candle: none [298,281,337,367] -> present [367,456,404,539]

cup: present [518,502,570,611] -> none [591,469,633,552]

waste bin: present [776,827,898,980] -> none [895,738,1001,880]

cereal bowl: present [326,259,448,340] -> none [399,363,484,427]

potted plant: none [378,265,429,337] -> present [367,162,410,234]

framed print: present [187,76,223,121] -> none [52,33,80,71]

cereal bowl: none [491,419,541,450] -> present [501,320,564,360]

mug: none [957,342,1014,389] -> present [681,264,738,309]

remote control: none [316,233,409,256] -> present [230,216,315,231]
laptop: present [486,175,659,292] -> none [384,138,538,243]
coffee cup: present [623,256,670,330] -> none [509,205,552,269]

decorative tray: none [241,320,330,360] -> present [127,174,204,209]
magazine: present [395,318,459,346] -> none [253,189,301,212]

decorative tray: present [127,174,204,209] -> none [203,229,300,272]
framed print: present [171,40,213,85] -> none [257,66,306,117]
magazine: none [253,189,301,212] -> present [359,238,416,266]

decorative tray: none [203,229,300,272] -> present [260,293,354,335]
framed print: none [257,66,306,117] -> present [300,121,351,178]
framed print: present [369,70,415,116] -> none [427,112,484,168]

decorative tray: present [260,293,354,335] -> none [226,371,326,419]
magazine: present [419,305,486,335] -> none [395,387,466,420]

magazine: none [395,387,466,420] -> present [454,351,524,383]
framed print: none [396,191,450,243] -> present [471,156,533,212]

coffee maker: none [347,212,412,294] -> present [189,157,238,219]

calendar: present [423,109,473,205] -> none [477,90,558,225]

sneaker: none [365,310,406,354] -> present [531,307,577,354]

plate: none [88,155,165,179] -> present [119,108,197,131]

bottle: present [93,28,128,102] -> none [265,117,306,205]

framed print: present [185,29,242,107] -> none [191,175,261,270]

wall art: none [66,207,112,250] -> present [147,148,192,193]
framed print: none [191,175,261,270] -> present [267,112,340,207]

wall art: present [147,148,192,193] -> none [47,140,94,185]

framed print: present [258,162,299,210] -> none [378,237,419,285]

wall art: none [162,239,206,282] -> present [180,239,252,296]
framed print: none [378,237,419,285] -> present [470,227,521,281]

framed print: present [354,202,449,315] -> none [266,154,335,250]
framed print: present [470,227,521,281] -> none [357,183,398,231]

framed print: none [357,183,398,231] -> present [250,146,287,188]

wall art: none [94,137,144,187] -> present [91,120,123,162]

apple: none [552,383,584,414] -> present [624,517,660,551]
+ + + + +
### [What is being asked]
Write out exactly those lines running from the line with "calendar: present [423,109,473,205]" to the end of the data above, the first and last included.

### [Written response]
calendar: present [423,109,473,205] -> none [477,90,558,225]

sneaker: none [365,310,406,354] -> present [531,307,577,354]

plate: none [88,155,165,179] -> present [119,108,197,131]

bottle: present [93,28,128,102] -> none [265,117,306,205]

framed print: present [185,29,242,107] -> none [191,175,261,270]

wall art: none [66,207,112,250] -> present [147,148,192,193]
framed print: none [191,175,261,270] -> present [267,112,340,207]

wall art: present [147,148,192,193] -> none [47,140,94,185]

framed print: present [258,162,299,210] -> none [378,237,419,285]

wall art: none [162,239,206,282] -> present [180,239,252,296]
framed print: none [378,237,419,285] -> present [470,227,521,281]

framed print: present [354,202,449,315] -> none [266,154,335,250]
framed print: present [470,227,521,281] -> none [357,183,398,231]

framed print: none [357,183,398,231] -> present [250,146,287,188]

wall art: none [94,137,144,187] -> present [91,120,123,162]

apple: none [552,383,584,414] -> present [624,517,660,551]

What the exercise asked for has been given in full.